The significance test is conducted by computing Chi Square as follows.

\[\chi _{3}^{2} = \sum \frac{(E-O)^2}{E} = 16.55\]

The degrees of freedom is equal to \((r-1)(c-1)\), where r is the number of rows and \(c\) is the number of columns. For this example, the degrees of freedom is \((2-1)(4-1) = 3\). The Chi Square calculator can be used to determine that the probability value for a Chi Square of \(16.55\) with three degrees of freedom is equal to \(0.0009\). Therefore, the null hypothesis of no relationship between diet and outcome can be rejected.

A key assumption of this Chi Square test is that each subject contributes data to only one cell. Therefore, the sum of all cell frequencies in the table must be the same as the number of subjects in the experiment. Consider an experiment in which each of \(16\) subjects attempted two anagram problems. The data are shown in Table \(\PageIndex{3}\).

It would not be valid to use the Chi Square test on these data since each subject contributed data to two cells: one cell based on their performance on \(\text{Anagram 1}\) and one cell based on their performance on \(\text{Anagram 2}\). The total of the cell frequencies in the table is \(32\), but the total number of subjects is only \(16\).
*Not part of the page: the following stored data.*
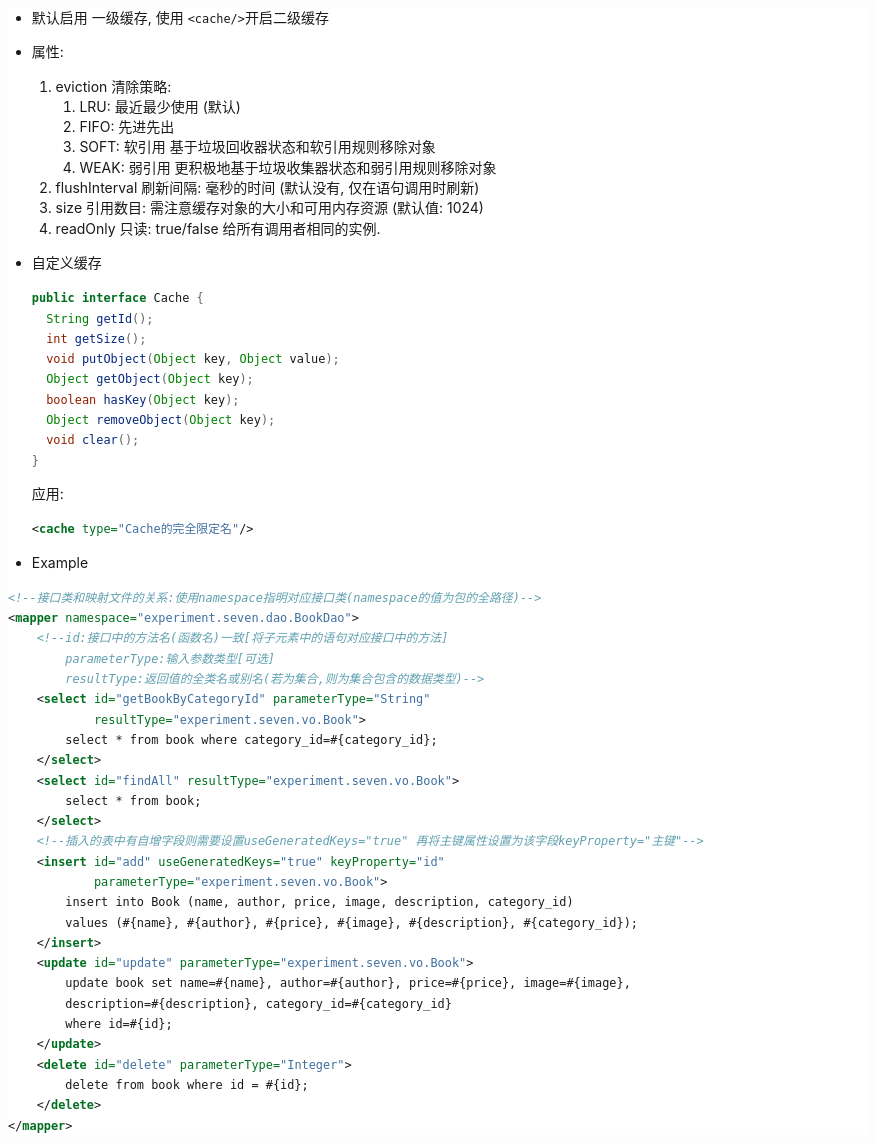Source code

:   + 默认启用 一级缓存, 使用 `<cache/>`开启二级缓存

  + 属性:

    1. eviction 清除策略:
       1. LRU: 最近最少使用 (默认)
       2. FIFO: 先进先出
       3. SOFT: 软引用 基于垃圾回收器状态和软引用规则移除对象
       4. WEAK: 弱引用 更积极地基于垃圾收集器状态和弱引用规则移除对象
    2. flushInterval 刷新间隔: 毫秒的时间 (默认没有, 仅在语句调用时刷新)
    3. size 引用数目: 需注意缓存对象的大小和可用内存资源 (默认值: 1024)
    4. readOnly 只读: true/false 给所有调用者相同的实例.

  + 自定义缓存

    ```java
    public interface Cache {
      String getId();
      int getSize();
      void putObject(Object key, Object value);
      Object getObject(Object key);
      boolean hasKey(Object key);
      Object removeObject(Object key);
      void clear();
    }
    ```

    应用: 

    ```xml
    <cache type="Cache的完全限定名"/>
    ```

+ Example

```xml
<!--接口类和映射文件的关系:使用namespace指明对应接口类(namespace的值为包的全路径)-->
<mapper namespace="experiment.seven.dao.BookDao">
    <!--id:接口中的方法名(函数名)一致[将子元素中的语句对应接口中的方法]
        parameterType:输入参数类型[可选]
        resultType:返回值的全类名或别名(若为集合,则为集合包含的数据类型)-->
    <select id="getBookByCategoryId" parameterType="String"
            resultType="experiment.seven.vo.Book">
        select * from book where category_id=#{category_id};
    </select>
    <select id="findAll" resultType="experiment.seven.vo.Book">
        select * from book;
    </select>
    <!--插入的表中有自增字段则需要设置useGeneratedKeys="true" 再将主键属性设置为该字段keyProperty="主键"-->
    <insert id="add" useGeneratedKeys="true" keyProperty="id"
            parameterType="experiment.seven.vo.Book">
        insert into Book (name, author, price, image, description, category_id)
        values (#{name}, #{author}, #{price}, #{image}, #{description}, #{category_id});
    </insert>
    <update id="update" parameterType="experiment.seven.vo.Book">
        update book set name=#{name}, author=#{author}, price=#{price}, image=#{image},
        description=#{description}, category_id=#{category_id}
        where id=#{id};
    </update>
    <delete id="delete" parameterType="Integer">
        delete from book where id = #{id};
    </delete>
</mapper>
```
The formula for Chi Square yields a statistic that is only approximately a Chi Square distribution. In order for the approximation to be adequate, the total number of subjects should be at least \(20\). Some authors claim that the correction for continuity should be used whenever an expected cell frequency is below \(5\). Research in statistics has shown that this practice is not advisable. For example, see:

Bradley, D. R., Bradley, T. D., McGrath, S. G., & Cutcomb, S. D. (1979) Type I error rate of the chi square test of independence in r x c tables that have small expected frequencies. Psychological Bulletin, 86, 1200-1297.

The correction for continuity when applied to \(2 \times 2\) contingency tables is called the Yates correction. The simulation 2 x 2 tables lets you explore the accuracy of the approximation and the value of this correction.